The thing is, with masks, it is more about preventing the spread of your own germs than about shielding yourself from them. It doesn’t really work if not everyone makes the effort unfortunately. In any case, I will hope it’s nothing as severe for you as it was for me. Better to be safe than sorry.
 
Hi guys. I welcome y'all in 2021 with an unfortunate post. Several days ago, during my sleep I caught a bug that closed my sinuses, causing a loss of smell and taste. To this day, I am still carrying it with me, and as a result, I have to get a preventive COVID sample test, that will probably deduct a few €€€€s off my debit card.
To make matters worse, our neighbouring country of Croatia got hit with a series of destructive earthquakes and aftermath tremors, causing a humanitarian crisis due to the location of the epicenters as well as the pandemic. My country was also affected by the earthquakes, but with no major damages.
However, that being said, my personal mental health started taking a downfall. First, we've been in a lockdown last November, with no possibility of using the public transport, thus I had no work. In December, while the transport got re-established, we only had about a week and a half of work left, before going back into our concrete cages. It was here that I started suffering from severe stress, as I was basically losing my mind from watching the same four walls over and over again. And now? I made several calls to several different hospitals and clinics around the country, and the answer was always the same: "Sir, these are signs, that you're COVID positive". My mom, who happens to be a nurse, told me, that I should instead focus on going to work, instead of wasting my time with these tests. But, hey: at least I'll figure out the truth, right? Besides, how can someone surely know, that I'm COVID positive, while talking through a phone?
Anyway, I fully doubt, that I got the virus, because I always wear a mask wherever I go.

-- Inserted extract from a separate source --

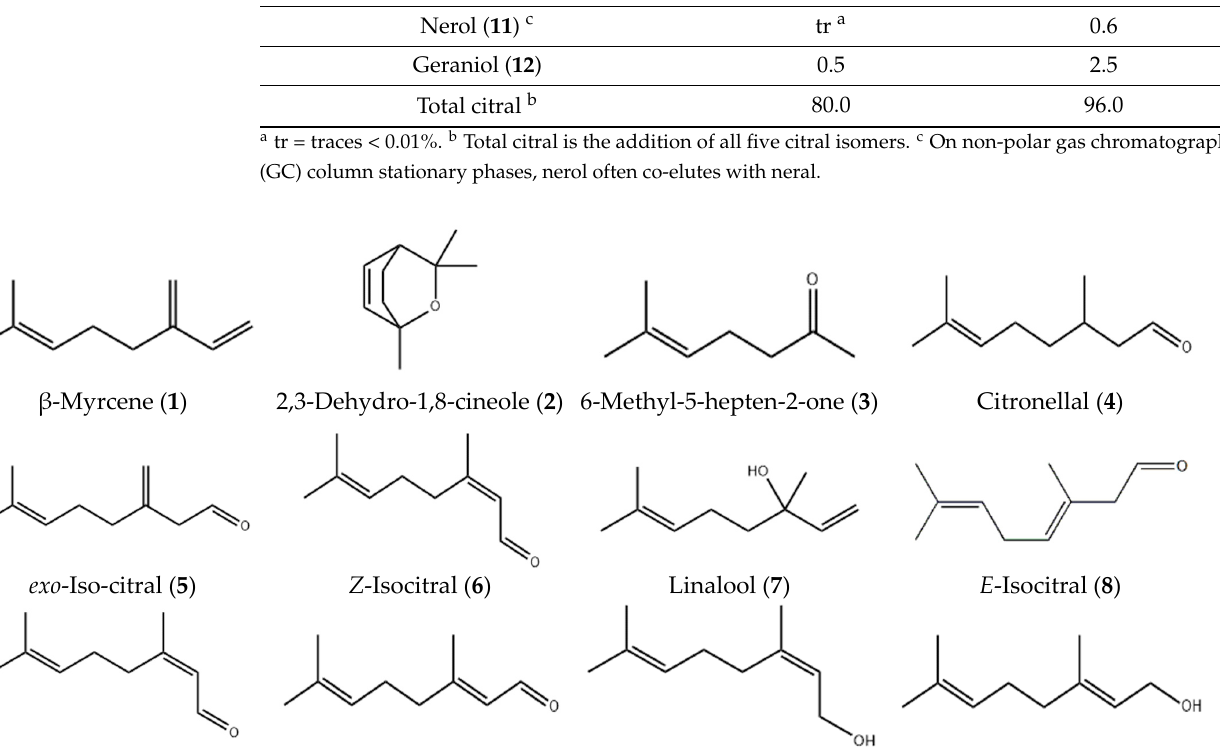
Figure 3. Gas chromatographic trace of B. citriodora oil on a polar column.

I even wash and disinfect my hands several times a day and avoid direct contact with other people as much as possible. Monday is the day I get tested so, fingers crossed guys!

Hate to hear that, Shansun; again, I'm not a doctor, but from all that I know and have been exposed to, in regards to the virus, loss of smell and taste is consistent with EVERYONE I have spoken to/come across, who has had the virus. Everyone, without fail.

I hope you are recovering and feeling better, whether you have it or not and that you had a great New Year's!
 
Update on the situation you guys: on Monday I got tested via the quick test and the results showed that I am unfortunately positive. However, the symptoms are not severe and are quickly subsiding, thanks to the fact that I'm only 25 and I do not smoke, drink, nor abuse drugs. Even though, I should write this post in the Coronavirus section, I already discussed the matter in an earlier post I made here, so hopefully there won't be any hard feelings about posting in the wrong area.
I also certainly hope I did not upset anyone with the fact that I'm Covid positive. I am currently in my 10-day isolation period enjoying some of my hobbies, although it would be great if I could really start with my work this year.
I am also thanking everyone for sending me wishes both right away and in advance. Here's looking at 2021.
 
What day does the bad ending trigger?
July 31st would be my guess. I never made it till that day. Heard rumors, that a cutscene plays where elder Yeh has a vision where Ryo loses all hope, confronts Lan Di and loses in a fight.
 
Even though I am at the lowest point in my life, mentally and financially, I just thank God I'm not a Karen or a Trump supporter. After following the news I just came to realize that with privilege and equality, not having your way feels like oppression to most.